Autres éléments empiriques apportés : l'explosion du nombre d'albums musicaux sortis apparemment sur le globe entre 2000 et 2007 (+ 124 %) et la hausse du nombre mondial de longs-métrages en 2003 et 2007 (+ 31 %), alors que les comportements de partage de fichiers ont continué à se développer sur ces périodes. L'idée ici est de "montrer" qu'en dépit de ce développement, la création de nouveaux contenus (dont c'est l'une des fonctions du copyright) ne s'est pas réduite justement. Petit problème (?) : au-delà de l'utilité de raisonner sur la période mi-1999/mi-2009 et en ignorant toute question de qualité des nouveaux contenus produits (car pas d'étude existante, d'après les deux chercheurs), il n'y a pas de raisonnement toutes choses égales par ailleurs : il n'est pas impossible que ces tendances à la hausse auraient été observées sans l'existence des réseaux P2P et on peut même se demander si ces tendances n'auraient pas été plus fortes encore sans eux justement. Et sans compter que la "révolution numérique", en ignorant le P2P, a pu aider à produire à moindres coûts de production de nouveaux contenus musicaux et cinématographiques (comme le reconnaissent les auteurs dans leur dernière section). Là encore, même si l'hypothèse est tout à fait intéressante, on aimerait avoir plus d'éléments empiriques solides sur ce point. (Bon, d'accord, je cherche peut-être un peu la p'tite bête ici : difficile de nier que le développement des comportements sur les réseaux P2P est allé de pair avec celui du nombre mondial d'albums musicaux et de longs-métrages !)

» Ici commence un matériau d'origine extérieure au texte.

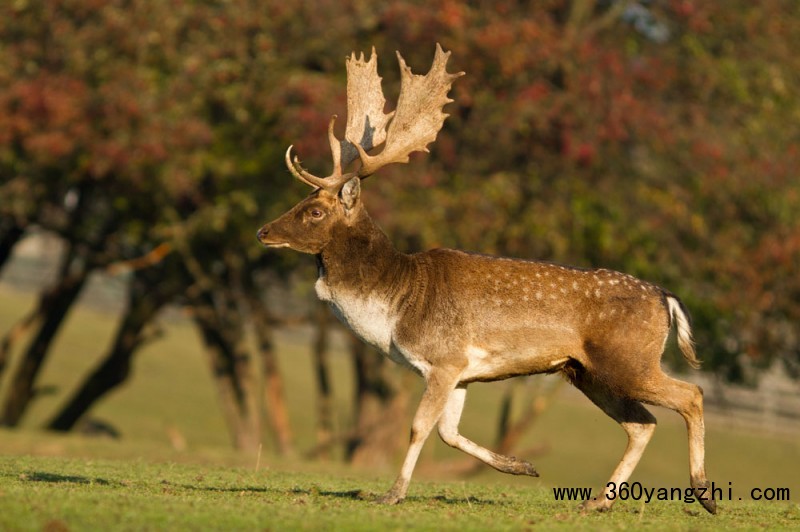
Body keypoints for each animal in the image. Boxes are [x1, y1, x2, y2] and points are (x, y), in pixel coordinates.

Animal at [258, 46, 720, 516]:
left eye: (315, 212)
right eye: (301, 201)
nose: (263, 232)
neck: (396, 304)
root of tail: (667, 298)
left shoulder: (445, 358)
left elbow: (419, 426)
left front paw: (392, 493)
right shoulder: (461, 373)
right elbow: (448, 433)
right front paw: (522, 466)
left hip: (629, 361)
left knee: (691, 394)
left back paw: (703, 493)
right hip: (586, 372)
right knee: (642, 423)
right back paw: (597, 502)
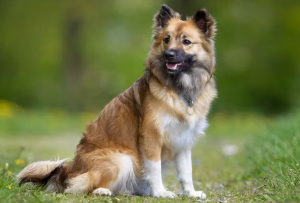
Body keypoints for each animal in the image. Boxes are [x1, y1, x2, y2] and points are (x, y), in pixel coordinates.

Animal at [17, 4, 217, 198]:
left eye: (186, 41)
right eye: (166, 39)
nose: (169, 54)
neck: (179, 89)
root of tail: (67, 172)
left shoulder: (183, 140)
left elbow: (186, 171)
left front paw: (190, 193)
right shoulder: (151, 136)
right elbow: (154, 168)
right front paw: (160, 192)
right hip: (122, 159)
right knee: (81, 187)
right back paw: (102, 191)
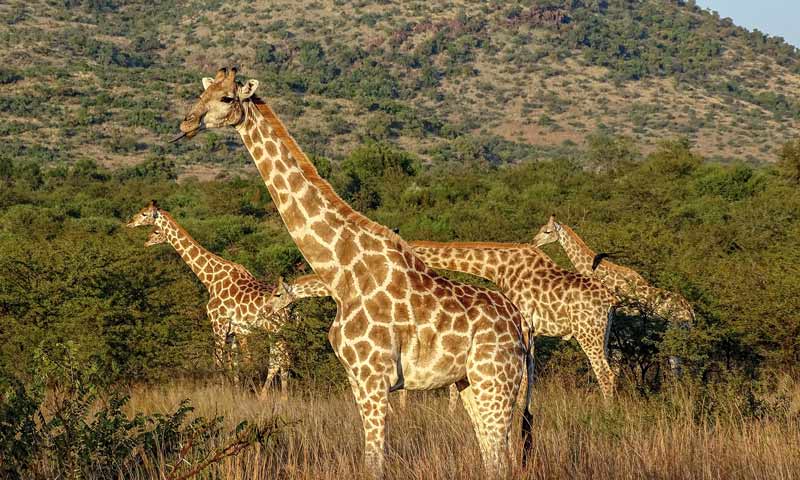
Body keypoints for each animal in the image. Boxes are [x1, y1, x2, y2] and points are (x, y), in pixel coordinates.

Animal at [128, 201, 294, 400]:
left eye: (145, 215)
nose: (129, 223)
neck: (210, 279)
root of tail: (292, 306)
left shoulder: (218, 324)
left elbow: (219, 362)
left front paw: (219, 395)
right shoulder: (232, 330)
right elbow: (232, 365)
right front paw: (234, 394)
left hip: (274, 329)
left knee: (280, 360)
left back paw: (273, 397)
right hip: (277, 331)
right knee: (281, 360)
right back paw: (276, 397)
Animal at [536, 214, 696, 376]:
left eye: (547, 231)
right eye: (541, 229)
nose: (534, 242)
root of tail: (690, 312)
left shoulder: (624, 327)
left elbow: (619, 359)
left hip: (675, 333)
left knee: (676, 365)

Malgré mes critriques (toujours faciles à faire et pas forcément très fondées...), c'est un article intéressant, notamment pour les hypothèses que font les deux auteurs sur le fait que le partage de fichiers n'a pas nécessairement réduit les incitations à créer et produire de nouveaux contenus culturels, au contraire même peut-être et ce, malgré l'affaiblissement de la protection apportée par le copyright par ce partage, pour reprendre le point de vue des deux chercheurs. On aimerait qu'elles soient encore plus fondées empiriquement (économétriquement) et connaître aussi bien sûr le point de vue des professionnels des industries examinées ici pourvu qu'il soit non biaisé.
(Pour finir sur une note légère, une illustration hilarante de la dure vie de musicien professionnel : www.youtube.com/watch?v=C... !)
mardi, juillet 14 2009
22:09
En lien avec mon commentaire précédent, cet article récent de deux économistes français dans le Journal of Media Economics (www.informaworld.com/smpp... ) part du fait que le "piratage numérique" de contenus musicaux peut produire un effet (externe) positif sur d'autres segments de l'industrie musicale que celui des enregistrements sonores (concerts et produits dérivés), d'où la possibilité d'une renégociation des contrats musicaux visant à internaliser l'effet externe en question tout en assurant une amélioration du bien-être (welfare) à la fois pour les artistes et pour les maisons de disques, ces dernières pouvant dans ce cadre accepter la possibilité pour les consommateurs de télécharger quasi gratuitement ou gratuitement depuis leurs sites internet officiels ("P2P légal").
— Moggiomardi, septembre 15 2009
14:07
Encore un complément, en lien avec le point (b) tiré de la recherche d'Oberholzer-Gee et Strumpf indiquée ci-dessus. Deux recherches récentes d'une équipe de trois économistes néerlandais de juin 2008 et d'août 2009 concluent à l'effet positif dans le temps de l'existence des réseaux de pair à pair sur le bien-être collectif (total welfare) : edocs.ub.unimaas.nl/loade... et edocs.ub.unimaas.nl/loade... . Aucune des deux recherches ne traite cependant d'un éventuel effet négatif, en dynamique, sur l'activité de création de contenus culturels (innovation), l'un des trois effets rappelés par McMillan (2002) cité aussi ci-dessus.